Group of newspapers serving communities in metropolitan area of St. Louis, Missouri, US

Suburban Journals of Greater St. Louis was a group of publications in the St. Louis region owned by Lee Enterprises. The chain served St. Louis and St. Charles counties in Missouri and Madison, Monroe and St. Clair counties in Illinois.

It published community newspapers, the Ladue News, Savvy Family, St. Louis' Best Bridal and Feast.

Publications were grouped in regional offices in Town and Country, Missouri and Collinsville, Illinois.

The chain for years was distributed to homes for free. The papers became subscription-only in November 2008, a move decried by long-time employees as "the beginning of the end.".

The chain's main competition was the Webster-Kirkwood Times, The South County Times and Call Newspapers in Missouri and The Alton Telegraph, Edwardsville Intelligencer, and Belleville News-Democrat in Illinois.

==Relationship with St. Louis Post-Dispatch==
The newspapers are independent of the Lee-owned St. Louis Post-Dispatch, but share some resources, such a technical assistance and printing.

The companies, which were previously owned by Pulitzer Inc., also share a common website, stltoday.com.

The papers were printed at Donnelly Printing Company on Latty Avenue in north St. Louis County for years, then later at the Pulitzer Publishing Center in Maryland Heights, Missouri.

==Notable staff==
- Comedian Kathleen Madigan worked for the Suburban Journals for approximately 18 months in the late 1980s after graduation from SIU-Edwardsville.
- Steve Pokin, a reporter and columnist for the St. Charles Journal, in November 2007 broke the story of Megan Meier, a Dardenne Prairie, Missouri, teen who committed suicide after being scorned by a fictitious friend on the social networking site MySpace.
- Todd Smith, a reporter for the Kirkwood-Webster Journal, was shot in the hand during the February 2008 shooting inside City Hall in Kirkwood, Mo. He was later laid off as part of cutbacks.
- Charles F. Wiegert, worked for the South County Journal from 1974-1991. Owner of River City Sports and VP of Fanball Sports, and later VP of CDM Sports. He served as Treasure for Fantasy Sports Trade Association from 1997 to 2015. He currently serves as the Grand Master for the State of Missouri for 2023-2024.
- Sir Dennis Burkholder, worked for the North County Journal in the 1980's, and later joined Transcontinental in Montreal Canada as a regional executive he later created and founded the marketing firm Mad Moose Media which provides services for small and medium size companies. Sir Dennis was knighted in 2004 by the Royal Order of Scotland.
Tom Lange, Sports Editor 1985-88, went on to become Director of Communications at the US Soccer Federation in Chicago, where he led communications for the host Federation of the 1994 FIFA World Cup, the first World Cup held in the United States.

==History==
Most of the publications currently owned by Suburban Journals date to the early 1900s as independent newspapers. Many were in direct competition with one another.

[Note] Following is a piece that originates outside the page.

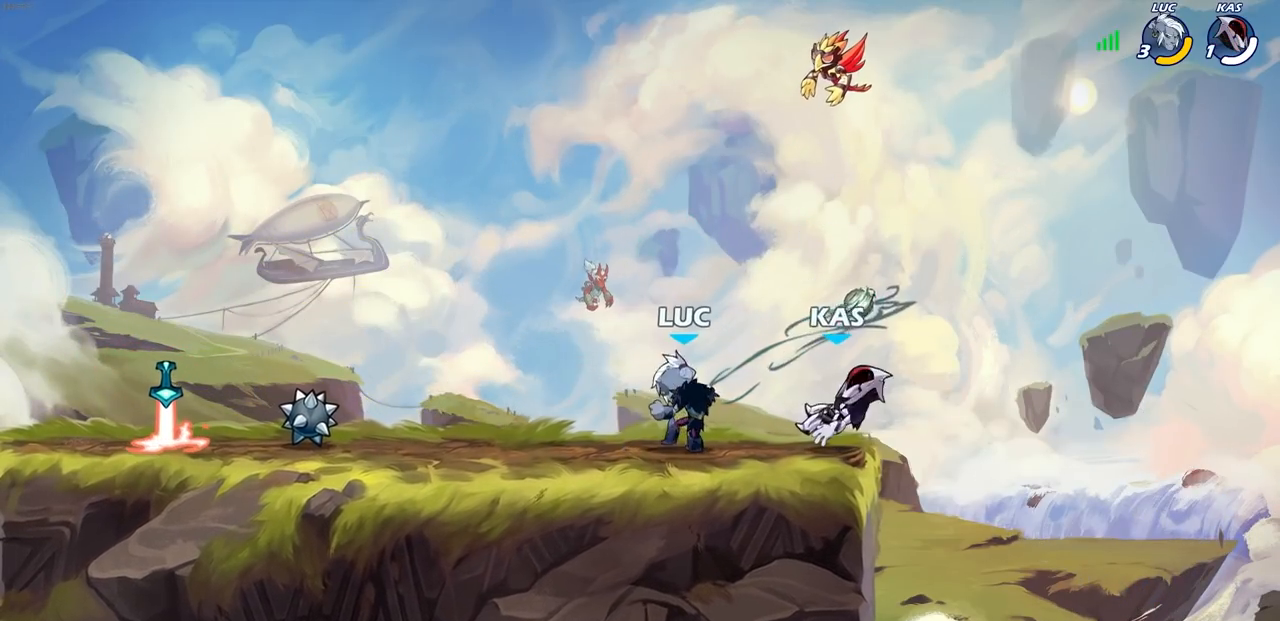
{"buttons": [], "left_stick": "right", "right_stick": "center", "events": [[467, "left_stick", "right"]]}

By the 1930s, the big adversaries in south St. Louis were the South Side Journal —renamed from the Cherokee News after Frank X. Bick bought it in 1933 — and 39th Street Neighborhood News, launched in the summer of 1922 by ex-Post Dispatch composing room worker Bernard H. Nordmann. Bick's son, Frank C. Bick, helped shape the fledgling chain, which grew to include 10 publications in St. Louis City, as well as St. Louis, Jefferson and Franklin counties. Meanwhile, in northern St. Louis, Arthur Morgan Donnelly bought the Wellston Local in 1935 and rebranded it as the Wellston Journal, focusing more on north and central areas of the city. Donnelly, with his sons James and Robert, later shifted attention to northern and western St. Louis County, St. Charles County and eventually spread eastwards across the Mississippi River to include the Illinois counties of Madison, St. Clair, and Monroe; ultimately publishing 25 separate newspapers in the bi-state metropolitan St. Louis area.

The Donnelly and Bick families competed against one another until 1970, when operations were eventually and cooperatively formalized as sister companies, creating the Suburban Newspapers of Greater St. Louis; more commonly known as Suburban Journals. Circulation topped 820,000 households, making it one of the largest free-distribution community newspaper groups in the United States. In May 1984, the group was snapped up by Ingersoll Publications Co., a firm headed by Ralph Ingersoll II, whose father lead the innovative PM newspaper in 1940s New York City.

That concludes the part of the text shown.